One experience that occurred to me while traveling to an interview was a lost reciept for the largest item my flight…..I tried to secure anotherone but was not successful…..the school would not reimburstment for my flight….I had the information that I printed from my expedia when I made the reservation but the wanted the reciept from the airline…..I would think if you were there for the interview and had an airline ticket and seat assignment along with the print-out from expedia date a week earlier then that would do…..My lesson learned from this….was keep up with your reciepts and I do not take interview unless they are paid for in advance….By the way I paid everything up front on this one.

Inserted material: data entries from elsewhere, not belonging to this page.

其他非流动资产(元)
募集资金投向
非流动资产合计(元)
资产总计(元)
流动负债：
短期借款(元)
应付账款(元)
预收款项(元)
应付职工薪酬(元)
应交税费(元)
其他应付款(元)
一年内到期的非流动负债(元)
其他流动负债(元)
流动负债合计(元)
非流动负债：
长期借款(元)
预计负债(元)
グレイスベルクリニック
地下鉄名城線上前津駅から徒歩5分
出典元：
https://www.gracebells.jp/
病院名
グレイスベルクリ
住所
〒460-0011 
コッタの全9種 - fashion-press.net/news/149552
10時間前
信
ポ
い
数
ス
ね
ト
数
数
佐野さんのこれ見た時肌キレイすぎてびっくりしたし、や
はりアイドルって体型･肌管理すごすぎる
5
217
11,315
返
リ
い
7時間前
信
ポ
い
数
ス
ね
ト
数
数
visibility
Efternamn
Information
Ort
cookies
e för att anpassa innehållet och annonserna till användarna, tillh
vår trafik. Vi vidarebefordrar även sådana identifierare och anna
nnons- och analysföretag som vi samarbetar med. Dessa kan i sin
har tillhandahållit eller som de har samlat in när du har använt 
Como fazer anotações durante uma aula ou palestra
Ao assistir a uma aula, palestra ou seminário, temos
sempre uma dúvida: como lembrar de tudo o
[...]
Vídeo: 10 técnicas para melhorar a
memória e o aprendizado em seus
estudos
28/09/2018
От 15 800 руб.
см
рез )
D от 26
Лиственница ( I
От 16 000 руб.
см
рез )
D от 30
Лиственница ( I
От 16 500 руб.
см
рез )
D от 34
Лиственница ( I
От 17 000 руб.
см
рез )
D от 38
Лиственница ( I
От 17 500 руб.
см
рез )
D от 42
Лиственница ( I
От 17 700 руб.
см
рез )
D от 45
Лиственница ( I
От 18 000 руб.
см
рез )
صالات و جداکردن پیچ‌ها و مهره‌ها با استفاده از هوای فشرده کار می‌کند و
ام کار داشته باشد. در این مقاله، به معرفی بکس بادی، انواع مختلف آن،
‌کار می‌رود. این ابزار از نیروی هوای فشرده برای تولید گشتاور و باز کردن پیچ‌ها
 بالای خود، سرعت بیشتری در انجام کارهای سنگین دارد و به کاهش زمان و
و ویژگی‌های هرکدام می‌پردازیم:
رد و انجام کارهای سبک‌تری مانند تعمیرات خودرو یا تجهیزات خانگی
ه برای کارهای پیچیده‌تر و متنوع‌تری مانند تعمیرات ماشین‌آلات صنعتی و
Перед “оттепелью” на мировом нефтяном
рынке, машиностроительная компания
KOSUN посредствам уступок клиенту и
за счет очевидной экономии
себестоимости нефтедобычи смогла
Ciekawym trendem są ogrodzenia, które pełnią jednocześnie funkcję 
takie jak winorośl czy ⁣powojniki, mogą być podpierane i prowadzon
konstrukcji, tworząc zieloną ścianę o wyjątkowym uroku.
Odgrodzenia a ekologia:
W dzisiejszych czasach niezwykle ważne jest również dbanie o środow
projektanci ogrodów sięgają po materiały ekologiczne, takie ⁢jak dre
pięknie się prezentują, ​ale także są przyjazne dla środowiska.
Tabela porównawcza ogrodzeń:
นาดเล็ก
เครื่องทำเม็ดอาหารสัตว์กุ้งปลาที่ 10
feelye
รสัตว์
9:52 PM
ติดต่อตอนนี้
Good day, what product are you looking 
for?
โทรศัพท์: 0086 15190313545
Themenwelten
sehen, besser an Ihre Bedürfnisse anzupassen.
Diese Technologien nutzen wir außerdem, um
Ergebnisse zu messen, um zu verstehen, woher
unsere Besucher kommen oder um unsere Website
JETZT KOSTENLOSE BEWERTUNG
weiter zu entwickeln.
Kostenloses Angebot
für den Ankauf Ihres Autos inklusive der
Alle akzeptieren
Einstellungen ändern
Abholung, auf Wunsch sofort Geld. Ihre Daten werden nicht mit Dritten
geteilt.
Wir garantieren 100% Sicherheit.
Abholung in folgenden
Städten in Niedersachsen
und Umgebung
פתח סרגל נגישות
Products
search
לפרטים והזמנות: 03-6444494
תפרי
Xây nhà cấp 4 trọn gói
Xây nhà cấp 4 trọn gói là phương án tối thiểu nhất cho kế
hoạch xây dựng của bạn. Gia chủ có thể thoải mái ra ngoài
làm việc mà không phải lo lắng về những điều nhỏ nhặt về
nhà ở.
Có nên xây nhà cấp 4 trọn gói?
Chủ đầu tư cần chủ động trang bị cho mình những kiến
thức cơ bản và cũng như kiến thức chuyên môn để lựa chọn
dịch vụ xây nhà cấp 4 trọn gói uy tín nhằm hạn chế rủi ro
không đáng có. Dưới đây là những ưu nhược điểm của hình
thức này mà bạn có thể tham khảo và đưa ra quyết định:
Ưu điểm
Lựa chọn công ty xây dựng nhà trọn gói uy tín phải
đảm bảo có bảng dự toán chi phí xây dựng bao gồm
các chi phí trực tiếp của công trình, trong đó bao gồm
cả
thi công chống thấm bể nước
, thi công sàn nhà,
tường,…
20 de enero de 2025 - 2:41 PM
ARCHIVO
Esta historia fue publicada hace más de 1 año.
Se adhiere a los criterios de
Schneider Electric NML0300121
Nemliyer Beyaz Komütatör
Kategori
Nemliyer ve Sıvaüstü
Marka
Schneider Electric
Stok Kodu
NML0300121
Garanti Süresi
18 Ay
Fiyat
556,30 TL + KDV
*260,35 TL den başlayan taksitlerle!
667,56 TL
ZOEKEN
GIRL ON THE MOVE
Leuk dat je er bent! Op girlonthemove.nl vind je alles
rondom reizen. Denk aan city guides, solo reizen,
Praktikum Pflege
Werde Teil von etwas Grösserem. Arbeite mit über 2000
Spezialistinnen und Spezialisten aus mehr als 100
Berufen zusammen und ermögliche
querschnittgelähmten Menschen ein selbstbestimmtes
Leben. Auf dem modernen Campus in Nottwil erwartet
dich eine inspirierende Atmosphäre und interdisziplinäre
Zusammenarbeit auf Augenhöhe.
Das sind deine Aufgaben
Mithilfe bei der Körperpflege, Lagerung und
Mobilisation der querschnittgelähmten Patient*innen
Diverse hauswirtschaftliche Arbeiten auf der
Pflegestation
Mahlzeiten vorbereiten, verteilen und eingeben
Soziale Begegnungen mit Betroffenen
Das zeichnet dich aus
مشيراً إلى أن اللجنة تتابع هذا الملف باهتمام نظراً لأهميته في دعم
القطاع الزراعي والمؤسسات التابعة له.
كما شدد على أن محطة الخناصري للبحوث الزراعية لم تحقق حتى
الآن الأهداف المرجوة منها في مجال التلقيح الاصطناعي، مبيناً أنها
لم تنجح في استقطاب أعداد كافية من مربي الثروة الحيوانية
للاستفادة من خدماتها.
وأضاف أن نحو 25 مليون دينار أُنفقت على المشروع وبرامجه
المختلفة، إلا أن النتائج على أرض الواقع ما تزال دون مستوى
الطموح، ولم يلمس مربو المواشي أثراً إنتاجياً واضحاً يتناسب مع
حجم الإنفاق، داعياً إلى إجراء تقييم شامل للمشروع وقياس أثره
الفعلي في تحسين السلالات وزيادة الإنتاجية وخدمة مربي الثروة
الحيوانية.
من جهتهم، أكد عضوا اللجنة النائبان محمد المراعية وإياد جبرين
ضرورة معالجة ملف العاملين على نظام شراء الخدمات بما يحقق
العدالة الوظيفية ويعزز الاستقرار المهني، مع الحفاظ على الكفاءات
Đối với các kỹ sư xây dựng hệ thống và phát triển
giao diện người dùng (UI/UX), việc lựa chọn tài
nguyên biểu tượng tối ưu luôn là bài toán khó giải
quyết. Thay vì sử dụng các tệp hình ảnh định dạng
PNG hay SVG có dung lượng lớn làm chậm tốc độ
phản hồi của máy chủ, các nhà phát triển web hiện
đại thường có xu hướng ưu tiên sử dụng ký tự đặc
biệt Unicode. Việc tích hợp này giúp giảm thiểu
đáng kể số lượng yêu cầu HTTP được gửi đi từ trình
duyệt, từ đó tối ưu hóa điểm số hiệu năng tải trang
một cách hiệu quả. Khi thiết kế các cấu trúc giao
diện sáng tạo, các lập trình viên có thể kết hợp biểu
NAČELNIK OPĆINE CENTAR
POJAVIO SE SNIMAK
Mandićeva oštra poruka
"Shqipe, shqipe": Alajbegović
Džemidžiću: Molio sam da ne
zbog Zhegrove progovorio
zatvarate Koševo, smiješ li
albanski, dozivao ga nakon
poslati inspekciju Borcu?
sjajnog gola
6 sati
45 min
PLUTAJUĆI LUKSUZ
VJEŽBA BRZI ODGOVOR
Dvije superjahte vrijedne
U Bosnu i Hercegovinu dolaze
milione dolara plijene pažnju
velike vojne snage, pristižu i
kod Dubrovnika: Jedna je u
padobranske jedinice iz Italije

jruiz - January 28, 2010 at 3:34 pm

“I do not take interview unless they are paid for in advance….”Of all the campus visits I’ve had only one paid up front. Ironically it was BVU, which sent me the plane ticket, had the motel and rental car bills sent to them, and had someone accompany me to every meal.

12022055 - February 2, 2010 at 2:18 pm

@willynilly, comment 11. I have interviewed and been hired at several community colleges in the MnSCU system. It is their policy that interview expensed are paid by the candidate. It turns out that they typically have a very short list of applicants. I have also interviewed and been hired at a 4 year institution in Minnesota. It reimbursed all the interview expenses, with a fully disclosed “cap” on the expenses.Prior to your comment, I have not been aware of any community college that did pay any portion of interview expenses.